- DIRECTIVE -
For each line below that includes the word "Free", make a copy.

━━━━━━━━━━━━━━━━━━━━

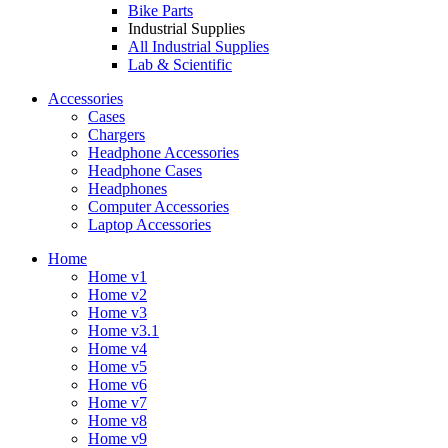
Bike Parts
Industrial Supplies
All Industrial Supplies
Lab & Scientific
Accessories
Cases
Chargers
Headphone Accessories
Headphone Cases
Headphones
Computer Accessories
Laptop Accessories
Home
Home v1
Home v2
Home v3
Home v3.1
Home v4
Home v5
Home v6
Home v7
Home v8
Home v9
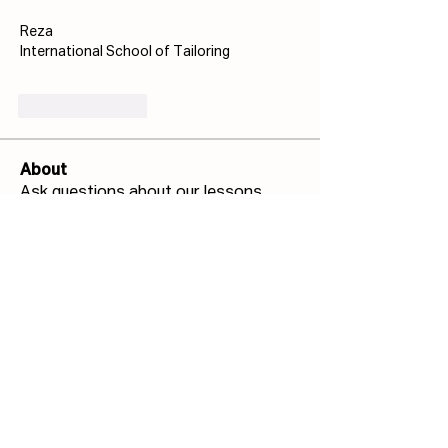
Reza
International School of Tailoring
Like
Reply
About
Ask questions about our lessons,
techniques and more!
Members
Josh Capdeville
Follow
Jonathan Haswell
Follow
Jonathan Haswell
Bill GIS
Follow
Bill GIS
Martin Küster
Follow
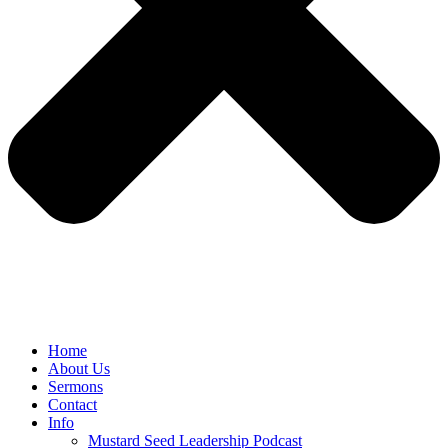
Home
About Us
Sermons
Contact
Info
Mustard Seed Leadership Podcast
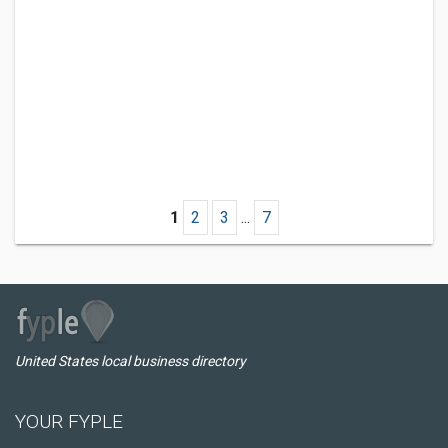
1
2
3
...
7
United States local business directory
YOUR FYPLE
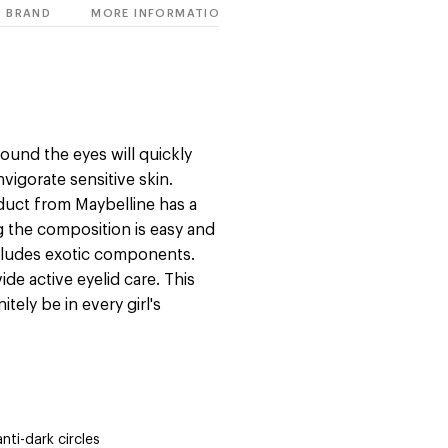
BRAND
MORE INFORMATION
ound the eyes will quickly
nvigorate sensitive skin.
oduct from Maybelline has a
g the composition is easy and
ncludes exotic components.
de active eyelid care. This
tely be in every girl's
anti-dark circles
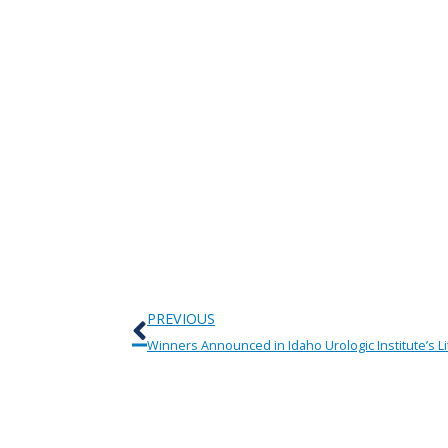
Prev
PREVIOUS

━━━━━━━━━━━━━━━━━━━━

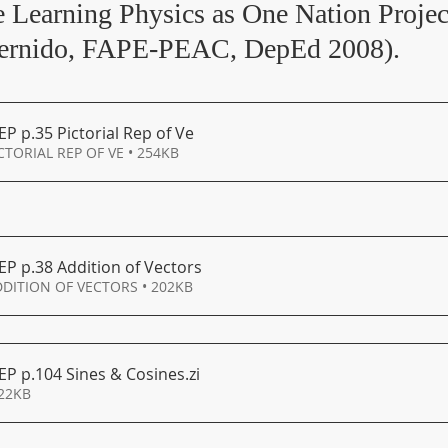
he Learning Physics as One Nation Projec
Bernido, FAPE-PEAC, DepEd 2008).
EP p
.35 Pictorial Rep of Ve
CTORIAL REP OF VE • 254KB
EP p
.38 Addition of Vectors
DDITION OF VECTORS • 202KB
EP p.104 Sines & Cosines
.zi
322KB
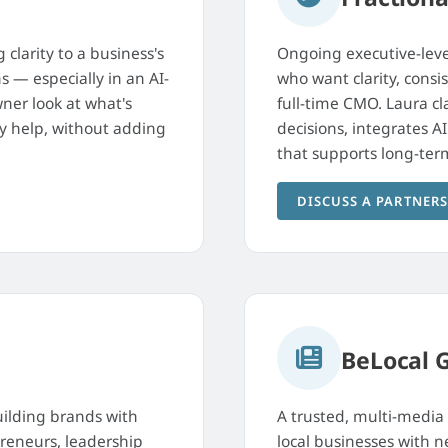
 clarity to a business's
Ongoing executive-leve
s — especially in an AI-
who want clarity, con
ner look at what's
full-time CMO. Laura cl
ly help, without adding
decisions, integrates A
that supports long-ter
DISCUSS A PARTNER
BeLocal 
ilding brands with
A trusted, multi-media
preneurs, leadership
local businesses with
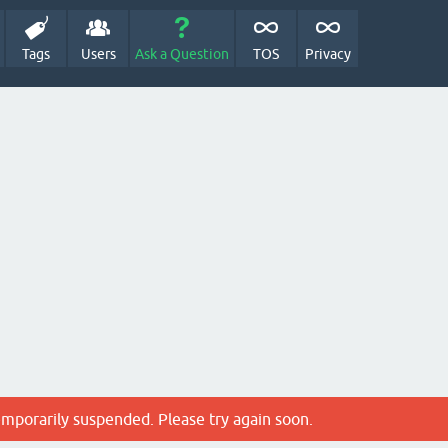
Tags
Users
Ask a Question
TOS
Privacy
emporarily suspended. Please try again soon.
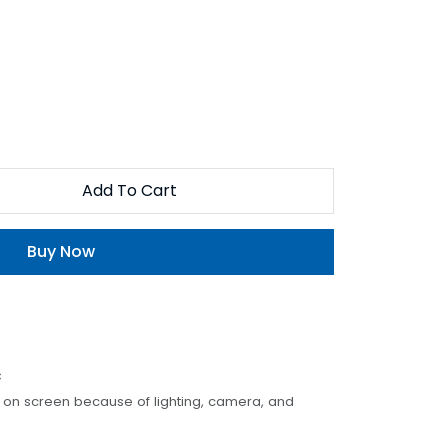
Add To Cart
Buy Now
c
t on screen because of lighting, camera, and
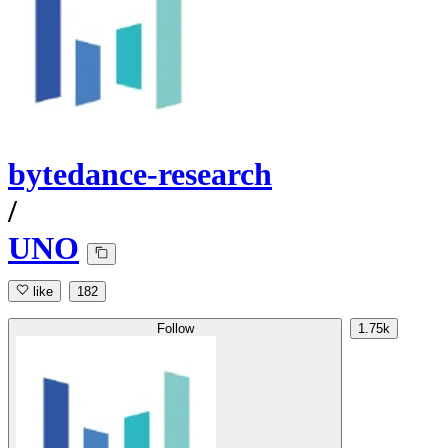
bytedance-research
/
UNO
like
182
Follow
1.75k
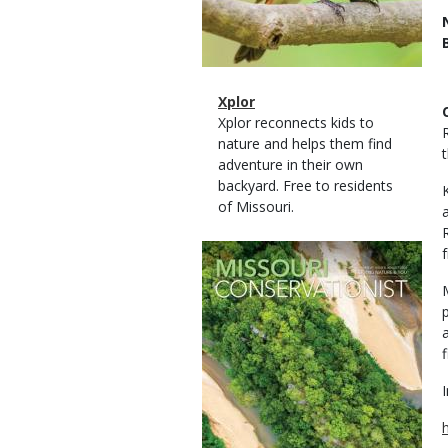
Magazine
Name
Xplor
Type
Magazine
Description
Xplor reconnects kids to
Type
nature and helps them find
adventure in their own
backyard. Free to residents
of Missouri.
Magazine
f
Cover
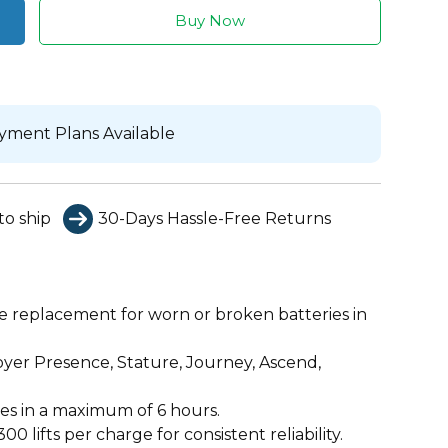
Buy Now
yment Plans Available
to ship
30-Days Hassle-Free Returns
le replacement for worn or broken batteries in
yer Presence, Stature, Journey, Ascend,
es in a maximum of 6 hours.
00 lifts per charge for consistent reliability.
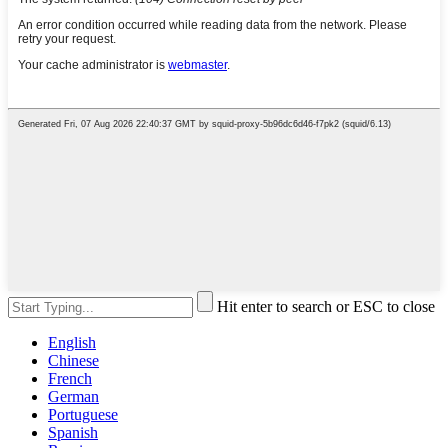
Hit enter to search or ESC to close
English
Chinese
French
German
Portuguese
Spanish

━━━━━━━━━━━━━━━━━━━━

- RESPONSE BELOW -
backyard. Free to residents
30-Days Hassle-Free Returns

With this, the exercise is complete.